“Eu quero aproximar o meu cantar vagabundo
daqueles que velam pela alegria do mundo [...]”
CAETANO VELOSO
Hoje, o sol
apareceu bem cedo. Lindo! Um típico sol de maio! Só que o dia está triste!
Hoje,
acordamos com a notícia – estampada em todos os jornais, sites, noticiários ...
– da morte do humorista Paulo Gustavo. Sim! Aquele mesmo, da Dona
Hermínia. O ator que fazia o papel daquela mãe toda cheia de trejeitos e
expressões, as quais dificilmente não eram reconhecidas por nós como sendo
idênticas às de senhoras que vemos comumente por aí. Em particular, as mães de
tantos de nós. Isto porque ele, propositadamente, resolveu copiar a sua mãe num
personagem que se tornará inesquecível. Um gênio da comédia e da interpretação
dramática. Perdemos um grande artista! A arte está de luto!
Mas, sinto
que a perda está maior – bem maior – do que nos damos conta. Estamos, neste
momento, meio órfãos da alegria. Isso: perdemos um desses cavaleiros solitários,
guerreiros do tempo, arautos da leveza. Hoje, o riso vai surgir como sempre,
mas dará meia volta. Perceberemos, a cada chance de buscar novas graças, a
falta de um dos tutores do nosso espírito: um desses embaladores de presentes
que tingem nossos dias de regalos. Perceberemos, de repente, que as razões para
se crer na felicidade vão se atrofiando cada vez mais.

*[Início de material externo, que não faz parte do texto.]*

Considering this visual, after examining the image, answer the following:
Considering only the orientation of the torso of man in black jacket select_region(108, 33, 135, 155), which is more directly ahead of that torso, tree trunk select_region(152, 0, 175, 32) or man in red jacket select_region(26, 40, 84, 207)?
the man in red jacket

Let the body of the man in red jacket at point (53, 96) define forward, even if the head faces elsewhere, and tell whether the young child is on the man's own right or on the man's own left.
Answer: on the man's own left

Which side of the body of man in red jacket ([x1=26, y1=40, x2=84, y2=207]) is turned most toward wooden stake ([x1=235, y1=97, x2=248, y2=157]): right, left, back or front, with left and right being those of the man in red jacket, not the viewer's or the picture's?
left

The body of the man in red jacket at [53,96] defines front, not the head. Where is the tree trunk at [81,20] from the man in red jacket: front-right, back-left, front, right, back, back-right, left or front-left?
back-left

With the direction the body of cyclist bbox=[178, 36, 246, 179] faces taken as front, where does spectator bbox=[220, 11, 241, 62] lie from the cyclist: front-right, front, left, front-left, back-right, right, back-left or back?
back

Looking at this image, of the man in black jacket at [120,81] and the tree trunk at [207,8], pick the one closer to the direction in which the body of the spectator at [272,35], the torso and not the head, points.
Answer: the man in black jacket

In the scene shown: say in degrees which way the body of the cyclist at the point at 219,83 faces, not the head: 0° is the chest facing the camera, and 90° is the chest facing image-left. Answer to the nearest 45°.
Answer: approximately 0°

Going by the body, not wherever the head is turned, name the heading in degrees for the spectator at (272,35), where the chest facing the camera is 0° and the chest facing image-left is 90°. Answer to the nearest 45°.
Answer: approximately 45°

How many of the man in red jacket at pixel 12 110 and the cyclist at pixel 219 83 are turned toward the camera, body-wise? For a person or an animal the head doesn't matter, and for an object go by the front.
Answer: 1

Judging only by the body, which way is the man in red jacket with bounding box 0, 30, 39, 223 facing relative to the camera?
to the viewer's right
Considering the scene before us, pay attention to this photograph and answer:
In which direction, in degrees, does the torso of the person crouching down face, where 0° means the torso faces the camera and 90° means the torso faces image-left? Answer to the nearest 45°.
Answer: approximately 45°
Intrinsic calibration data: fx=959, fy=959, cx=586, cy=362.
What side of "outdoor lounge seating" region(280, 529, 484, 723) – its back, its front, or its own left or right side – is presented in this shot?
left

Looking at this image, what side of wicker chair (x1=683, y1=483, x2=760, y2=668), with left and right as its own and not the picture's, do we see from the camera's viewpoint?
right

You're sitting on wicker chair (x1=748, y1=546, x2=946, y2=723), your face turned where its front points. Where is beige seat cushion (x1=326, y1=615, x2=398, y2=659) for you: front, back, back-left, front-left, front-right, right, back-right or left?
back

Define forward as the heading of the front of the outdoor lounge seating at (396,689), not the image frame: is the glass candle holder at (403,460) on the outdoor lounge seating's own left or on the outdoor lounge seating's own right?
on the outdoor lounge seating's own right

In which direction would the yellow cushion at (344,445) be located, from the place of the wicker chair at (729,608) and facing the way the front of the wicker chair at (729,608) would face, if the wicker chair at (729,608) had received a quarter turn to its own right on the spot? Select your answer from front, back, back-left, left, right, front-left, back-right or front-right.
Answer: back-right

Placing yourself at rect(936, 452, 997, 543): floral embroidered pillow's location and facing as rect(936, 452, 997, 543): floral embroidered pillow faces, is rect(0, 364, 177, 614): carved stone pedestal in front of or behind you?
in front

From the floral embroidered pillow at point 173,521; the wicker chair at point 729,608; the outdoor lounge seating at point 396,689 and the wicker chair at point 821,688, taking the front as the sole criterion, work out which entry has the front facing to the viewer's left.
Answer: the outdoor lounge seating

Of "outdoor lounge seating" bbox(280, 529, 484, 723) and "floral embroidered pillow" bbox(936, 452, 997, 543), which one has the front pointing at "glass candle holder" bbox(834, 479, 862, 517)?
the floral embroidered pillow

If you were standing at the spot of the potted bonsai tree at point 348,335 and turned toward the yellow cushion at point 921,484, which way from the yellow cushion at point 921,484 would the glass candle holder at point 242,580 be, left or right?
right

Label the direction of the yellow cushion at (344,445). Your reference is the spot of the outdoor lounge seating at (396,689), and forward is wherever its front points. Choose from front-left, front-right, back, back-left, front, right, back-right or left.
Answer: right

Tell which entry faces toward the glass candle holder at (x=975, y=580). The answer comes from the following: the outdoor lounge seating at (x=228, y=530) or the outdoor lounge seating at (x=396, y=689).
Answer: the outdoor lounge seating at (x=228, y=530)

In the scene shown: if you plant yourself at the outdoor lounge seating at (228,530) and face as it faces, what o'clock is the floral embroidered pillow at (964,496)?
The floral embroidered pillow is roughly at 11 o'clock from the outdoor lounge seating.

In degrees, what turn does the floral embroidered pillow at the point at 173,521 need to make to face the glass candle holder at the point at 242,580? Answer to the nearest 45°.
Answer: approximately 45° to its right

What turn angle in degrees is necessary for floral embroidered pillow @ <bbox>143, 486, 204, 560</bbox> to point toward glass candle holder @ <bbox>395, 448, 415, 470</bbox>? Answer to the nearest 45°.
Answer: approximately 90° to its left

É! Ele estava sendo tão
importante, nos últimos tempos ...
Vivemos,
hoje, uma contradição sem limites. Tentamos viver de todas as maneiras, buscar
luzes, sonhar com paz ... Enfrentamos uma guerra biológica contra a natureza – a
mesma que nos deu a chance de existirmos, e nos preparou um mundo lindo, cheio
de prazeres possíveis. Somos bombardeados por um vírus irracional, que não
planeja nem tem ódio, mas vai dizimando pessoas, famílias e histórias. O medo
aparece sempre que abrimos nossas janelas. Somos órfãos de lideranças que, nesta
guerra, nos poderiam conduzir por caminhos menos perigosos. Somos reféns de um
lobo que tenta devorar justamente a guardiã maior de nossa raça; aquela que é a
filha mais querida e brilhante da senhora humanidade: a ciência! Nossas forças
são bombardeadas pelo fantasma da morte e seus demônios em peles de cordeiro.
Dependemos de forças que nos façam mais valentes, mas perdemos – dia a dia – as
vitaminas que nos protegem da morte: as alegrias! Mais uma delas acaba de nos deixar.
Paulo Gustavo
– ou a Dona Hermínia, se preferirmos – nos fazia vermos um pouco do que a vida
traz de belo em sua simplicidade e em seu cotidiano. Sim! A vida é linda, nos
diria Paulo: basta que vejamos com cuidado aquilo que, gratuitamente, todos os
dias, desfila perante nossos olhos e ouvidos. Afirmaria, sem dúvida, que o
humano das ruas, das casas, dos trabalhos, é tão gracioso que pode enfrentar a
morte (e seus soldados alucinados) sem precisar de armas, dogmas ou emblemas de
poder. Diria, talvez, até: conhecereis a alegria, e ela vos libertará. Estaria
ao nosso lado, nas trincheiras da esperança, lutando pelo direito humano de ser
o que quiser ser – assim como ele tentou sempre fazer em sua vida.
Que pena! A
tristeza fez outro gol! Mais um! A morte nos deu mais um aceno de seu poder.
Fazer o quê,
Paulo? Somos fracos diante do mundo. Somos grãos de poeira, sem dúvida. Você,
um pouco maior que os demais, pois carregava os germes de nosso maior alimento:
o riso. Agora, nos deixou; mas a Dona Hermínia fica. Enquanto pudermos vê-la,
sentiremos a graça da vida simples e do amor gratuito. Sim: ela é eterna!
Obrigado por nos presentear com essa “peça”! E, incapaz de crer noutras vidas,
só o que posso dizer: obrigado! Obrigado por deixar sua alegria para muitas
outras vidas, e muitos outros tempos. Aqui, seguimos nos aguentando!